Review: WORTH DYING FOR by Lee Child

WORTH DYING FOR by Lee Child (Bantam, 2010)

Reviewed by Craig Sisterson

There's deadly trouble in the wilds of Nebraska...and Reacher walks right into it. First he falls foul of the Duncans, a local clan that has terrified an entire county into submission. But it's the unsolved case of a missing eight-year-old girl, already decades old, that Reacher can't let go.

The Duncans want Reacher gone - or dead. And it's not just past secrets they're trying to hide. They're awaiting a asecret shipment that's already late - and they have the kind of customers no one can afford to annoy. For as dangerous as the Duncans are, they're just the bottom of a criminal food chain stretching halfway around the world.

Lee Child, whose thrillers regularly top bestseller charts around the world, broke his long-held book-a-year pattern by squeezing in a second Jack Reacher tale, the fifteenth overall, late last year, delighting fans.
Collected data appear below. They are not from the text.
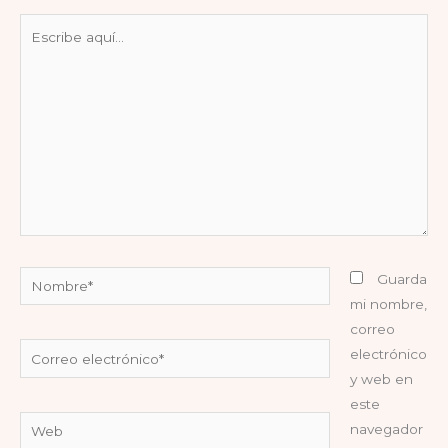
Escribe
aquí...
Nombre*
Guarda
mi nombre,
correo
Correo
electrónico
electrónico*
y web en
este
Web
navegador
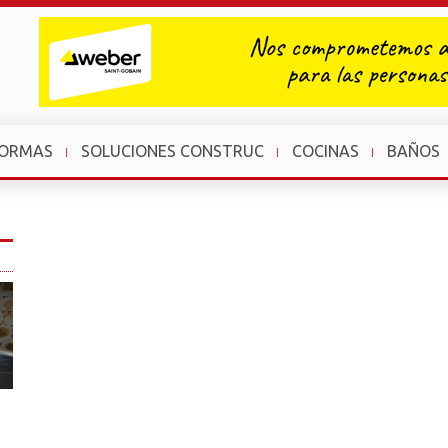
FORMAS
SOLUCIONES CONSTRUC
COCINAS
BAÑOS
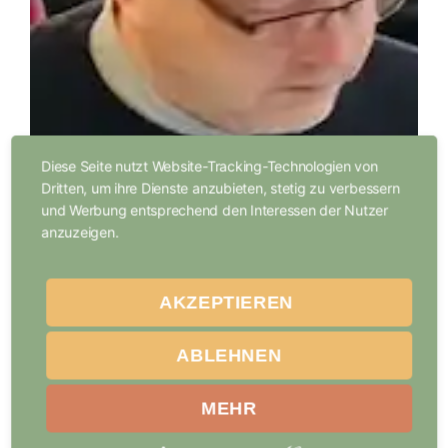
Diese Seite nutzt Website-Tracking-Technologien von
Dritten, um ihre Dienste anzubieten, stetig zu verbessern
und Werbung entsprechend den Interessen der Nutzer
anzuzeigen.
AKZEPTIEREN
ABLEHNEN
MEHR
The taciturn wandering hero ended the excellent 61 Hours in a precarious position in blizzard-bashed South Dakota. Now he’s resurfaced in the rural expanses of Nebraska, bruised and battered. After dealing out some much-needed street justice to a wife-beater, Reacher finds himself in the cross-hairs of the powerful family who’ve ruled the area through fear and intimidation for decades. The situation worsens when three teams of professional ‘fixers’ arrive in town, looking to protect a lucrative criminal enterprise on behalf of their various bosses, and perhaps wipe out some of the competition. With Reacher caught in the middle.

Child delivers his usual punchy, page-turning style that hooks readers early and takes you on a fun ride. There’s plenty of action and thrills, along with some suspense as to what’s really going on. However, at times I found the storytelling a little ‘thin’ or one-note, enjoyable but not completely engaging or layered. We learn a little more about Reacher, who over the course of the series has become a character with more complexity than is first apparent. But Worth Dying For kind of feels a little like a fun pit-stop between 61 Hours and whatever the future holds.

A good read for the beach, bach or camping ground over summer.

Craig Sisterson is a lawyer turned legal journalist who also writes books features for magazines and newspapers in New Zealand and Australia. He has interviewed dozens of crime writers,and is the founder of the Ngaio Marsh Awards. You can follow him on Twitter: @craigsisterson

2 comments:

  1. I rather enjoyed 61 Hours-- the doctor's timely cortisone injections felt like a bit of a convenient fix (especially since Jack's arms never bothered him thereafter), but it didn't get in the way of a rollicking fun time!!